What is expected: Extract every line in the rows below that contains the word "invierte", and copy each one in full.

Saved data entries
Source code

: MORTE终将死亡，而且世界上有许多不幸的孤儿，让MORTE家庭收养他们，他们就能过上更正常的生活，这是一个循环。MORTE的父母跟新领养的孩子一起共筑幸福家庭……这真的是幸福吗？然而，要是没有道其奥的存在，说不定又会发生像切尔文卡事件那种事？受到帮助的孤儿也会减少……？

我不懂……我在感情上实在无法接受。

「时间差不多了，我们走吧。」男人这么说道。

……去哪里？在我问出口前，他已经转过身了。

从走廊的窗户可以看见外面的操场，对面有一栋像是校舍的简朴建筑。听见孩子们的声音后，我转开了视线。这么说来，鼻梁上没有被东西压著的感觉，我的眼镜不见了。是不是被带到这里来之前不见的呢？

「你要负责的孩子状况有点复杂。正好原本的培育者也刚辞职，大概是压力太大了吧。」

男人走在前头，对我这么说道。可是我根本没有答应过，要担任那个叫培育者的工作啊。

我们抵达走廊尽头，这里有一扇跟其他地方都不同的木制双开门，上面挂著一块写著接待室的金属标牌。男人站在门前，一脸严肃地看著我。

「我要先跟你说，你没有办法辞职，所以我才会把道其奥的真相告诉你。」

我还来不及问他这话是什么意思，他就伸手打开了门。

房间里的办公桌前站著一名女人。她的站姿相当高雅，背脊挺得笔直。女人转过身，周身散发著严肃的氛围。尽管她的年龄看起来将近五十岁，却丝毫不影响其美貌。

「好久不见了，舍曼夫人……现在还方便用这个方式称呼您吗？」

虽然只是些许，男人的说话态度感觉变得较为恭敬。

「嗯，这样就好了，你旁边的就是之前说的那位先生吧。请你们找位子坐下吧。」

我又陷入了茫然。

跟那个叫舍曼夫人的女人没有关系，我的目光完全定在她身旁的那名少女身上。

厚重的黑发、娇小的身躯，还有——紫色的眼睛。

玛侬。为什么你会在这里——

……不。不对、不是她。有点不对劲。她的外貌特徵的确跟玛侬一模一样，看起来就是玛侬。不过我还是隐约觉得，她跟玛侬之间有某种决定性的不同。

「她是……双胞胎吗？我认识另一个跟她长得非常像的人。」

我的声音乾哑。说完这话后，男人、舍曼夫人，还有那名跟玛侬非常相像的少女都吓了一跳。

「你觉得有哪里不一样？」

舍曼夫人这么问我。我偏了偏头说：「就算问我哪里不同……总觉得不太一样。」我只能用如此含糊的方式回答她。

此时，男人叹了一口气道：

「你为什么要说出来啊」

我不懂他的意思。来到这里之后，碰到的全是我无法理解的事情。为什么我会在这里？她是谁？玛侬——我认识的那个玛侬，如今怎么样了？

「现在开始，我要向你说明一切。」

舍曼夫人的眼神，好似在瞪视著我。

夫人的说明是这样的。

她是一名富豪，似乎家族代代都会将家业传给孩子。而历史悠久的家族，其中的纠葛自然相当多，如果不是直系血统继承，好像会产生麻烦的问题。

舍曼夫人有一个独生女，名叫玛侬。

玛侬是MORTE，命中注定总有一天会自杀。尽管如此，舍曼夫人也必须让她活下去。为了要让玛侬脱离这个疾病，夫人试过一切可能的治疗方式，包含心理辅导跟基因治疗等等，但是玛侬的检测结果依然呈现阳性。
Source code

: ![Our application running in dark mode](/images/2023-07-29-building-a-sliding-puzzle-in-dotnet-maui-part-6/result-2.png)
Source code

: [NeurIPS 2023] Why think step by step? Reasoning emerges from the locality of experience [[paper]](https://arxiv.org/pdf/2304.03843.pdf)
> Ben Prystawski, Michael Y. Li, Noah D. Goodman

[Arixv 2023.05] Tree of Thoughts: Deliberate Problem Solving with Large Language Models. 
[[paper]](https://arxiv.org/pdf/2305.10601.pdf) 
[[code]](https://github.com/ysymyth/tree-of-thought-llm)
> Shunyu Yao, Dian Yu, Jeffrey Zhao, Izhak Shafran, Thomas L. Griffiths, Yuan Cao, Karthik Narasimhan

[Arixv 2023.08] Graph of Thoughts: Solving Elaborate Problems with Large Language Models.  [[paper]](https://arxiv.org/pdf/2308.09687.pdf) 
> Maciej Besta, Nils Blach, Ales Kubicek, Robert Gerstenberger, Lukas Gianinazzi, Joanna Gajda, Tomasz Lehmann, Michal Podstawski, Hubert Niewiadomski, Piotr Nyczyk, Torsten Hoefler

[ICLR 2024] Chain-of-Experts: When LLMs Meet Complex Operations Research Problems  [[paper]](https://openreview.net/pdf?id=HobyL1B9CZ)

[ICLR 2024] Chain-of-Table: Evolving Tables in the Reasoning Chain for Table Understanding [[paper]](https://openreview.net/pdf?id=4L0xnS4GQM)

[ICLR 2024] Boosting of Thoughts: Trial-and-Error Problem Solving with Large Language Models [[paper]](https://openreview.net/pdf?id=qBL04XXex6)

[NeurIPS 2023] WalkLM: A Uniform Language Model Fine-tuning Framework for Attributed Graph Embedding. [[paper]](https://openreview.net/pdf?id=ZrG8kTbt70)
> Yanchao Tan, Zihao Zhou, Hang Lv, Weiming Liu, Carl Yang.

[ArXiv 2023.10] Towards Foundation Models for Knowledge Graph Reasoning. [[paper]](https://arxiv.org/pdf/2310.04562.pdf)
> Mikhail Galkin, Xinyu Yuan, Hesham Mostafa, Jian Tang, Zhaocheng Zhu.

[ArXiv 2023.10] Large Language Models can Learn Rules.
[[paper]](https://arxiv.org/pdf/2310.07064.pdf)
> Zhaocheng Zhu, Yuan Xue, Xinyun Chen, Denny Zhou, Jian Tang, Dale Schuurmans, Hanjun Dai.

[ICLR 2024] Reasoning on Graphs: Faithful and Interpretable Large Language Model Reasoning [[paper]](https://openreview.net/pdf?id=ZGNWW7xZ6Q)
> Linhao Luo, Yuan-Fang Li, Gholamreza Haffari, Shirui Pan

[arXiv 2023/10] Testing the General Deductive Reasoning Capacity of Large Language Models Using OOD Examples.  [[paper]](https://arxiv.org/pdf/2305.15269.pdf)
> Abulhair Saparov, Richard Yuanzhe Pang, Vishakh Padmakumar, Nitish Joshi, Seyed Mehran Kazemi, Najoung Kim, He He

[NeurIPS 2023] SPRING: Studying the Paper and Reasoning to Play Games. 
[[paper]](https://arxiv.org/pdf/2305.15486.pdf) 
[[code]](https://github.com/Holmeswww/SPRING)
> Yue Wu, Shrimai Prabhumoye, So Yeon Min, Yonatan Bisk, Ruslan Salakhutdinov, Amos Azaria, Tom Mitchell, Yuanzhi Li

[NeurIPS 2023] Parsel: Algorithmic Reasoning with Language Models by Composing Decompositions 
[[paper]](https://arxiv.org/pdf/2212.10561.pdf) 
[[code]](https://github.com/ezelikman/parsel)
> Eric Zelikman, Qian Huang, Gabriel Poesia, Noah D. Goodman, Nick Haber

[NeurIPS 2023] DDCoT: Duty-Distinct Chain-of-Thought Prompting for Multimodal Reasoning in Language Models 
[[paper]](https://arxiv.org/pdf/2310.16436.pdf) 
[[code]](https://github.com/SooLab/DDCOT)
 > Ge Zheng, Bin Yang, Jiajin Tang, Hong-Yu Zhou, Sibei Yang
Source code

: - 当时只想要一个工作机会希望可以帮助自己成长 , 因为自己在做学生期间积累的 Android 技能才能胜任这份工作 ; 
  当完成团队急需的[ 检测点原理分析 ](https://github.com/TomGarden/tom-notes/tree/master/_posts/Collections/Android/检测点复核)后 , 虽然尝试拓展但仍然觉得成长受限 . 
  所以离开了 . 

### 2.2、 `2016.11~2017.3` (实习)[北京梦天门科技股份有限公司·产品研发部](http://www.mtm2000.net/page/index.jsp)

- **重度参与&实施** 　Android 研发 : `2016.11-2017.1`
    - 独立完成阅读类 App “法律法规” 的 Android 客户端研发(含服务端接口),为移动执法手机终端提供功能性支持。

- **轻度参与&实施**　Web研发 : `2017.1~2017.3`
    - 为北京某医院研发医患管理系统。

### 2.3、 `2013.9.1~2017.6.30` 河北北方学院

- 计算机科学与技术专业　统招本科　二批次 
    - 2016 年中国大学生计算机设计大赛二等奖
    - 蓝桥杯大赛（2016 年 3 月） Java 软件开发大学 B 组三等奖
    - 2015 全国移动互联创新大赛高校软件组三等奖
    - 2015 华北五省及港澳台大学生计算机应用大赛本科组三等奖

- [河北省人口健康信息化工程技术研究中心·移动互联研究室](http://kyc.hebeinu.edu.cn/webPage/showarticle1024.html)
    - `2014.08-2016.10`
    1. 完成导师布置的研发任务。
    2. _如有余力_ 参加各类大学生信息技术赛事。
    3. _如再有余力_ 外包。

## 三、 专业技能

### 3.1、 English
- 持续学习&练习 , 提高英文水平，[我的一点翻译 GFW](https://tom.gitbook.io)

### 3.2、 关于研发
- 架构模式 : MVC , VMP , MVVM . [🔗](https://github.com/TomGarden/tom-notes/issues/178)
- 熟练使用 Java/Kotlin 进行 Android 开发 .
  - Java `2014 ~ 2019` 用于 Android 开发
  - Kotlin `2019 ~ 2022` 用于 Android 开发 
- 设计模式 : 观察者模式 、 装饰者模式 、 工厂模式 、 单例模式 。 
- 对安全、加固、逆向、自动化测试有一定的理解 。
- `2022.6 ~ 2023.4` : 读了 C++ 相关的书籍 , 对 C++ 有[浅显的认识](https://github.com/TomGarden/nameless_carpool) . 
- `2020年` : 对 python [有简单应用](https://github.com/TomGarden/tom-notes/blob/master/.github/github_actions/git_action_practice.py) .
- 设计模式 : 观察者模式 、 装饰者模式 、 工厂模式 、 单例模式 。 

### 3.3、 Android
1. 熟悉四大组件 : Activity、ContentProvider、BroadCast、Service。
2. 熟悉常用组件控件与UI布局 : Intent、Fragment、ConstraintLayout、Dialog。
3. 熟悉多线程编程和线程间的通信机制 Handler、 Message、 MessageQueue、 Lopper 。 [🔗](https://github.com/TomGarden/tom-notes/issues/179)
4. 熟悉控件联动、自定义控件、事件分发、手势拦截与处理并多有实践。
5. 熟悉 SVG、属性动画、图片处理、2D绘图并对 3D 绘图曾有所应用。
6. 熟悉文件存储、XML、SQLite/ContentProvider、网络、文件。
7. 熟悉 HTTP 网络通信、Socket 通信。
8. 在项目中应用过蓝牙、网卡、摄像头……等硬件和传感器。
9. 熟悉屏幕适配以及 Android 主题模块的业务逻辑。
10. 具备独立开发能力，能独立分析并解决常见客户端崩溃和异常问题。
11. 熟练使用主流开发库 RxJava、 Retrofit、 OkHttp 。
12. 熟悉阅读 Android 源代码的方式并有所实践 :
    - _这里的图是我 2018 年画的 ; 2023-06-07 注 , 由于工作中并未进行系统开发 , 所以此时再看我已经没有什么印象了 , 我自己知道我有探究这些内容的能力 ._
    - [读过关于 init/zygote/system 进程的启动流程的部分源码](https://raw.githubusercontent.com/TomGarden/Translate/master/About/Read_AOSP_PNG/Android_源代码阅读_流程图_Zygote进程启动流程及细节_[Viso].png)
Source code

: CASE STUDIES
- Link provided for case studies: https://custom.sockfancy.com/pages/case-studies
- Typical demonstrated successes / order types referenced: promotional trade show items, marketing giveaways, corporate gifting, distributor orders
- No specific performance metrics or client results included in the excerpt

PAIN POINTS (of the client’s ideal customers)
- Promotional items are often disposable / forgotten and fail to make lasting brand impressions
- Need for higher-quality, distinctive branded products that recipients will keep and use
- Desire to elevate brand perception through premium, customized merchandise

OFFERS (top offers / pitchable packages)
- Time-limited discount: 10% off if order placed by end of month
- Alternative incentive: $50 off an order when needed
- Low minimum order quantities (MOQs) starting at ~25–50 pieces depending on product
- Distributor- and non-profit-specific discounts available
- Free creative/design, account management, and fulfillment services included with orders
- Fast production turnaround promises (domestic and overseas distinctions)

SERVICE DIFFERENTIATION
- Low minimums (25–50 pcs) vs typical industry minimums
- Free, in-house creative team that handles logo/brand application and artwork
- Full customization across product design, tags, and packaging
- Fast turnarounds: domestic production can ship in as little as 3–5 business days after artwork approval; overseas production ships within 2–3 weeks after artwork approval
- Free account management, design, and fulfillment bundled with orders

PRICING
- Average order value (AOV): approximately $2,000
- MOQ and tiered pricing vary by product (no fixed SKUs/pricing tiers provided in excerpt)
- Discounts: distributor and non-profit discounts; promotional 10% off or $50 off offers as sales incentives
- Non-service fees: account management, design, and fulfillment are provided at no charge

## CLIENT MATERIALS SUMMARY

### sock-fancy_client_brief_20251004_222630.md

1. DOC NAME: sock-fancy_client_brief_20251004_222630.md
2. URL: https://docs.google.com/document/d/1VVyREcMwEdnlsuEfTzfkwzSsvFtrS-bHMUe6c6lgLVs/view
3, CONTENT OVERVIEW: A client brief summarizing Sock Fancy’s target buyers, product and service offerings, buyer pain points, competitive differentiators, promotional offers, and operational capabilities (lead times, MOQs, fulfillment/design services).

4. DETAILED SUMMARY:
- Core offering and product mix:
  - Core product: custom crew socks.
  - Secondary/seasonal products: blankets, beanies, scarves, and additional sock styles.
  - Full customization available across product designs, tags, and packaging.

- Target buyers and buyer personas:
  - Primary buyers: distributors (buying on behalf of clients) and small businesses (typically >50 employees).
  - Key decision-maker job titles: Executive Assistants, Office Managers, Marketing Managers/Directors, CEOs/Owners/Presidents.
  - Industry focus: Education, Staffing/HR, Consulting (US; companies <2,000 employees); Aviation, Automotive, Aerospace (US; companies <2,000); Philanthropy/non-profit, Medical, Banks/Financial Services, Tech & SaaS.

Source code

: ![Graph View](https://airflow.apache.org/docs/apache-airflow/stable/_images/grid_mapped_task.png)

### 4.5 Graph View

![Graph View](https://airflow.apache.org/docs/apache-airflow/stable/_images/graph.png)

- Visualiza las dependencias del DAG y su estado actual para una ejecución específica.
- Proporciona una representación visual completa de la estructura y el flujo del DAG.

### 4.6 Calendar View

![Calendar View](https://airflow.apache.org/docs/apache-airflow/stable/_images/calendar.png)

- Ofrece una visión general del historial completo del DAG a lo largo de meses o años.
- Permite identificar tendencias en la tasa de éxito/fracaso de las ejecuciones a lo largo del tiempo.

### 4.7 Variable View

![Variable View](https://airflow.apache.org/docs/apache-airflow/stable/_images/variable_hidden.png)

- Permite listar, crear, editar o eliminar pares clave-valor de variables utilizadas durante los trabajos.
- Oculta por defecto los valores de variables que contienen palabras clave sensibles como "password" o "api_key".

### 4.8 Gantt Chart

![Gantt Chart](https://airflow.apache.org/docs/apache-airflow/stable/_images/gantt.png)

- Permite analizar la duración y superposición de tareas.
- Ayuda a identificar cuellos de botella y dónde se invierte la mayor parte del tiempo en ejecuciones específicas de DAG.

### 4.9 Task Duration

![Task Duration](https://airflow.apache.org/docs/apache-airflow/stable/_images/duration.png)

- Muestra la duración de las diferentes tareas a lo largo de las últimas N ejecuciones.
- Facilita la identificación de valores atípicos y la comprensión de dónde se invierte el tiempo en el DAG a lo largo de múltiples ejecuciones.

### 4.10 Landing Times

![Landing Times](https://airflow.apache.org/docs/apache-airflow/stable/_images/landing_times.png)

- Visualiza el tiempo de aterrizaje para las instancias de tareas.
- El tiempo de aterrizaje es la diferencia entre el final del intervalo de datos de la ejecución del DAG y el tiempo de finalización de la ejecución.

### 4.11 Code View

Written response:
- Ayuda a identificar cuellos de botella y dónde se invierte la mayor parte del tiempo en ejecuciones específicas de DAG.
- Facilita la identificación de valores atípicos y la comprensión de dónde se invierte el tiempo en el DAG a lo largo de múltiples ejecuciones.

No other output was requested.